She ceased, and having naught to say, I bowed my head in answer. Yet though I said nothing and though this woman’s passionate folly had been the cause of all our ruin, to speak truth, in secret I was thankful to her who, wooed of all and living in this shameless Court, had still through the long years poured out her unreturned love upon an outcast, and who, when that poor broken slave of Fortune came back in such unlovely guise, held him yet dear at heart. For what man is there who does not prize that gift most rare and beautiful, that one perfect thing which no gold can buy—a woman’s unfeigned love?
“I thank thee that thou dost not answer,” she said; “for the bitter words which thou didst pour upon me in those days that long are dead, and far away in Tarsus, have not lost their poisonous sting, and in my heart is no more place for the arrows of thy scorn, new venomed through thy solitary years. So let it be. Behold! I put it from me, that wild passion of my soul,” and she looked up and stretched out her hands as though to press some unseen presence back, “I put it from me—though forget it I may not!
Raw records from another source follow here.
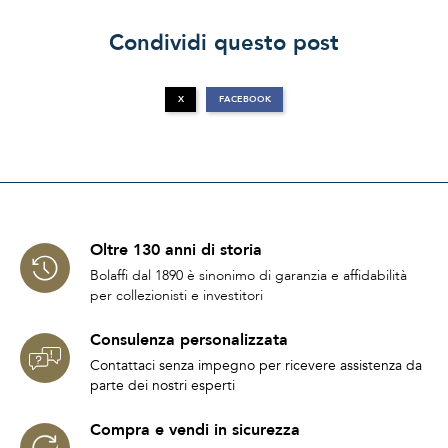
Condividi questo post
X
FACEBOOK
Oltre 130 anni di storia
Bolaffi dal 1890 è sinonimo di garanzia e affidabilità
per collezionisti e investitori
Consulenza personalizzata
Contattaci senza impegno per ricevere assistenza da
parte dei nostri esperti
Compra e vendi in sicurezza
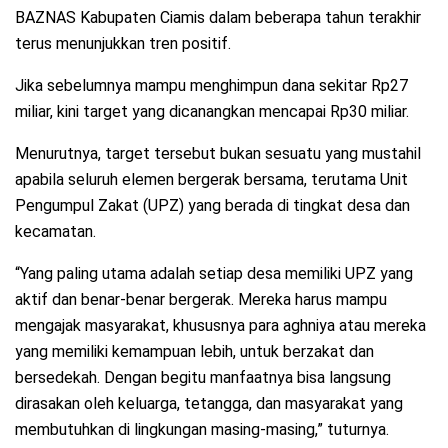
BAZNAS Kabupaten Ciamis dalam beberapa tahun terakhir
terus menunjukkan tren positif.
Jika sebelumnya mampu menghimpun dana sekitar Rp27
miliar, kini target yang dicanangkan mencapai Rp30 miliar.
Menurutnya, target tersebut bukan sesuatu yang mustahil
apabila seluruh elemen bergerak bersama, terutama Unit
Pengumpul Zakat (UPZ) yang berada di tingkat desa dan
kecamatan.
“Yang paling utama adalah setiap desa memiliki UPZ yang
aktif dan benar-benar bergerak. Mereka harus mampu
mengajak masyarakat, khususnya para aghniya atau mereka
yang memiliki kemampuan lebih, untuk berzakat dan
bersedekah. Dengan begitu manfaatnya bisa langsung
dirasakan oleh keluarga, tetangga, dan masyarakat yang
membutuhkan di lingkungan masing-masing,” tuturnya.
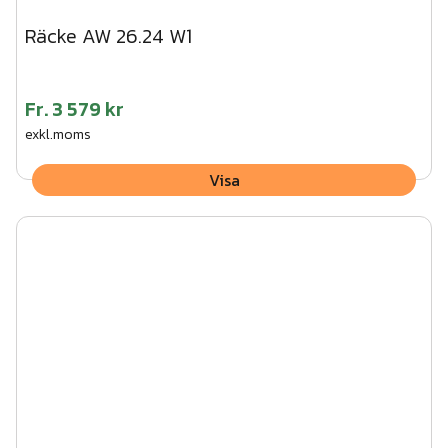
Räcke AW 26.24 W1
Fr.
3 579 kr
exkl.moms
Visa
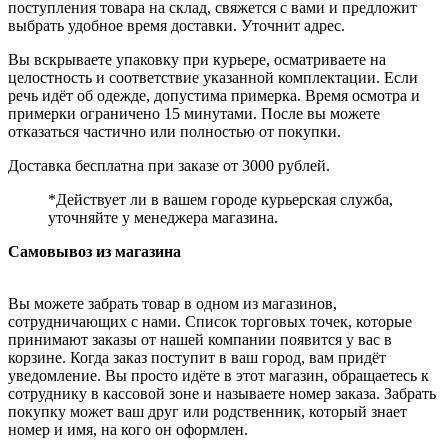
поступления товара на склад, свяжется с вами и предложит
выбрать удобное время доставки. Уточнит адрес.
Вы вскрываете упаковку при курьере, осматриваете на
целостность и соответствие указанной комплектации. Если
речь идёт об одежде, допустима примерка. Время осмотра и
примерки ограничено 15 минутами. После вы можете
отказаться частично или полностью от покупки.
Доставка бесплатна при заказе от 3000 рублей.
*Действует ли в вашем городе курьерская служба,
уточняйте у менеджера магазина.
Самовывоз из магазина
Вы можете забрать товар в одном из магазинов,
сотрудничающих с нами. Список торговых точек, которые
принимают заказы от нашей компании появится у вас в
корзине. Когда заказ поступит в ваш город, вам придёт
уведомление. Вы просто идёте в этот магазин, обращаетесь к
сотруднику в кассовой зоне и называете номер заказа. Забрать
покупку может ваш друг или родственник, который знает
номер и имя, на кого он оформлен.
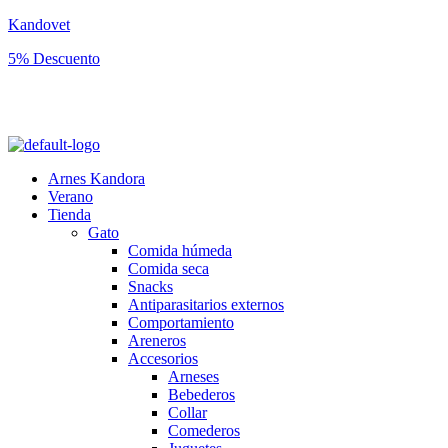
Kandovet
5% Descuento
Regístrate y consigue un código descuento del 5% en tu primera
compra.
Arnes Kandora
Verano
Tienda
Gato
Comida húmeda
Comida seca
Snacks
Antiparasitarios externos
Comportamiento
Areneros
Accesorios
Arneses
Bebederos
Collar
Comederos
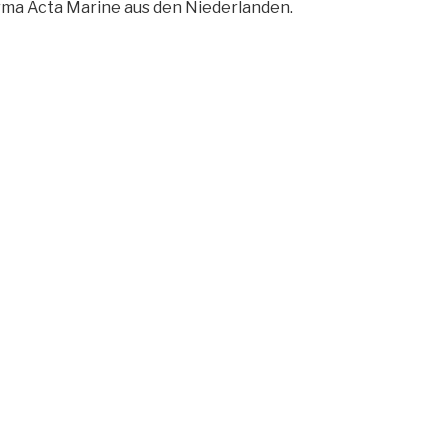
rma Acta Marine aus den Niederlanden.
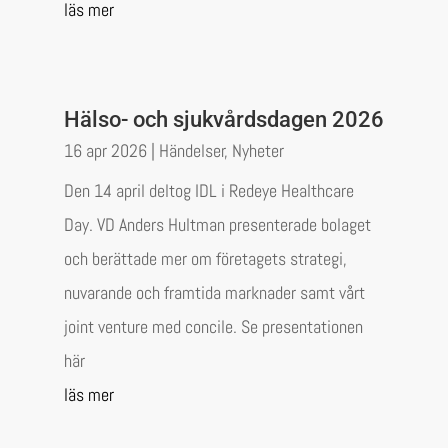
läs mer
Hälso- och sjukvårdsdagen 2026
16 apr 2026
|
Händelser
,
Nyheter
Den 14 april deltog IDL i Redeye Healthcare
Day. VD Anders Hultman presenterade bolaget
och berättade mer om företagets strategi,
nuvarande och framtida marknader samt vårt
joint venture med concile. Se presentationen
här
läs mer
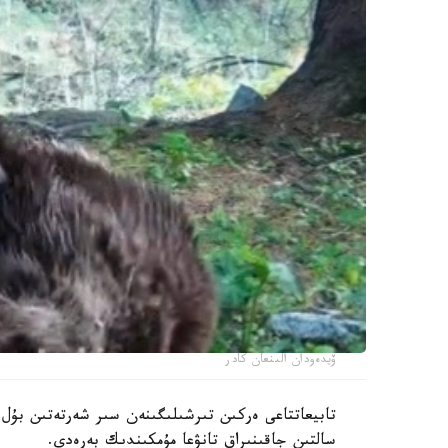
ۆيدەودان الىنعان كادر
تابيعاتتاعى ەركىن تىرشىلىگىنەن سىر شەرتەتىن بۇل 
سالتىن جاقىنىراق تانۋعا مۇمكىندىك بەرەدى.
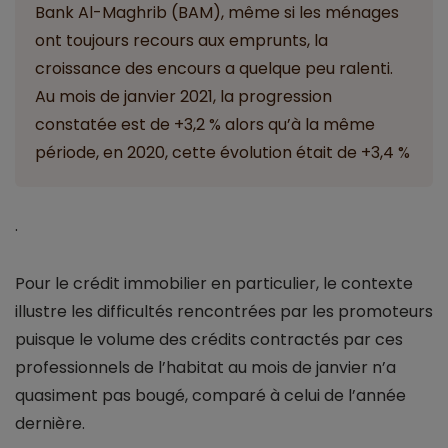
Bank Al-Maghrib (BAM), même si les ménages
ont toujours recours aux emprunts, la
croissance des encours a quelque peu ralenti.
Au mois de janvier 2021, la progression
constatée est de +3,2 % alors qu’à la même
période, en 2020, cette évolution était de +3,4 %
.
Pour le crédit immobilier en particulier, le contexte
illustre les difficultés rencontrées par les promoteurs
puisque le volume des crédits contractés par ces
professionnels de l’habitat au mois de janvier n’a
quasiment pas bougé, comparé à celui de l’année
dernière.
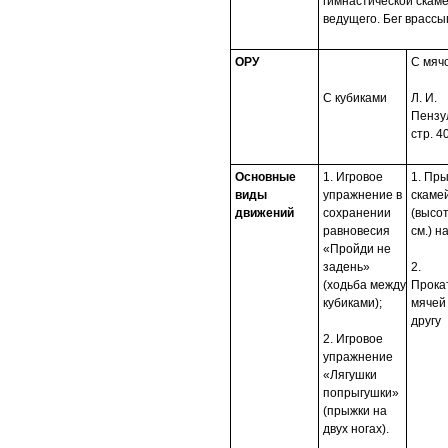
гимнастической скаме
ведущего. Бег врассы
ОРУ
С мяч
С кубиками
Л. И.
Пензу
стр. 4
Основные
1. Игровое
1. Пры
виды
упражнение в
скаме
движений
сохранении
(высо
равновесия
см.) н
«Пройди не
задень»
2.
(ходьба между
Прока
кубиками);
мячей
другу
2. Игровое
упражнение
«Лягушки
попрыгушки»
(прыжки на
двух ногах).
There, ’tis done, Harmachis; no more shall my love trouble thee. Enough for me that once more my eyes behold thee, before sleep seals thee from their sight. Dost remember how, when I would have died by thy dear hand, thou wouldst not slay, but didst bid me live to pluck the bitter fruit of crime, and be accursed by visions of the evil I had wrought and memories of thee whom I have ruined?”
“Ay, Charmion, I remember well.”
“Surely the cup of punishment has been filled. Oh! couldst thou see into the record of my heart, and read in it the suffering that I have borne—borne with a smiling face—thy justice would be satisfied indeed!”
“And yet, if report be true, Charmion, thou art the first of all the Court, and therein the most powerful and beloved. Does not Octavianus give it out that he makes war, not on Antony, nor even on his mistress, Cleopatra, but on Charmion and Iras?”
“Yes, Harmachis, and think that it has been to me thus, because of my oath to thee, to be forced to eat the bread and do the tasks of one whom so bitterly I hate!—one who robbed me of thee, and who, through the workings of my jealousy, brought me to be that which I am, brought thee to shame, and all Egypt to its ruin! Can jewels and riches and the flattery of princes and nobles bring happiness to such a one as I, who am more wretched than the meanest scullion wench? Oh, I have often wept till I was blind; and then, when the hour came, I must arise and tire me, and, with a smile, go do the bidding of the Queen and that heavy Antony. May the Gods grant me to see them dead—ay, the twain of them!—then myself I shall be content to die! Thy lot has been hard, Harmachis; but at least thou have been free, and many is the time that I have envied thee the quiet of thy haunted cave.”
“I do perceive, O Charmion, that thou art mindful of thy oaths; and it is well, for the hour of vengeance is at hand.”